Larger clinics hurting, too

Larger community clinics that serve hundreds of thousands in Southern California are not doing any better.

AltaMed Health Services, one of the nation’s largest federally qualified health clinics that serves about 300,000 patients in Los Angeles and Orange counties, could be $125 million in the hole by the end of the year if the current situation with COVID-19 continues, said Berenice Nunez Constant, vice president of government relations.

The company did get $4.6 million in federal relief money, but that covers less than a month of its operational costs, she said. Constant said this is particularly troubling at a time when millions are losing their jobs and health insurance. Soon, those millions will resort to Medicaid and need these safety net clinics to provide care.

“But if we are not sustained right now, we’re not going to be here later when people really need us,” Constant said.

In addition to clinics, AltaMed also operates eight COVID-19 drive-thru testing and evaluation sites — six in Los Angeles County and two in Orange County. It costs about $125,000 per week to run the centers, but AltaMed has yet to receive federal funding to support these services, Constant said.

Borrego Health, which serves the Inland Empire and San Diego County, has shuttered nine out of 27 clinics, CEO Mikia Wallis said. A third of its employees have been laid off, furloughed or are working reduced hours, she said.

“We are reviewing our staffing needs and capabilities on a daily basis, that’s where we are,” Wallis said. “While we’ve been able to dramatically increase seeing patients via telehealth, we can’t do that for all patients. And our inability to see patients in person has had a huge financial impact.”

Vulnerable communities affected

More than 85% of Borrego Health’s patients are on Medi-Cal and about 10% are uninsured. A large number of them are Spanish-speaking, Wallis said.

“Our ability to see patients particularly in rural communities has been affected,” she said. “Patients may have to travel hours to get care or go without care. We’ve seen so many people move to Medi-Cal because of job losses.

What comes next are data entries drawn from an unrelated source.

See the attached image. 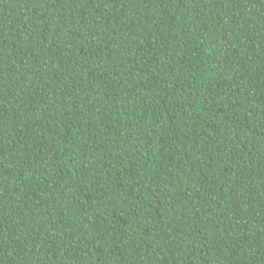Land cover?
Wrapping results in <instances>:
<instances>
[{
	"label": "trees",
	"instance_id": "trees-1",
	"mask_svg": "<svg viewBox=\"0 0 264 264\" xmlns=\"http://www.w3.org/2000/svg\"><path fill=\"white\" fill-rule=\"evenodd\" d=\"M0 264H264V0H0Z\"/></svg>",
	"mask_w": 264,
	"mask_h": 264
}]
</instances>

But our capacity to meet that need has not grown.”

Borrego also had to shut down weekend operations in the Coachella Valley due to cutbacks, and that affects the migrant farm worker population that counts on clinics being open during the weekends, Wallis said.

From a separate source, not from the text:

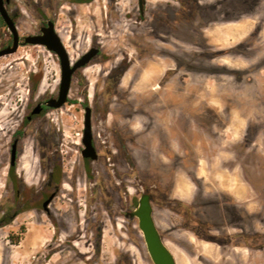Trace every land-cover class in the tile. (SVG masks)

“We’re looking at having to furlough front-line staff clinicians, people who are dealing with the pandemic, and that’s scary.”

Many community clinics in the Inland Empire have shut down mobile units, dental services and school-based health centers, said Deanna Stover, president and chief executive officer of the Community Health Association Inland Southern Region, which supports community clinics and health centers in Riverside and San Bernardino counties.

“By our estimation, 40% of the clinics’ staff have been laid off, furloughed or working reduced hours,” she said. “Smaller clinics have either closed sites or drastically reduced services, and this includes free clinics serving the most vulnerable populations. It’s devastating.”

As the coronavirus crisis continues, these front-line safety net community health centers “will be decimated” if they don’t get substantial funding now, Stover said.

“Where are people going to go for health, behavioral and dental care in a month, two months or three?”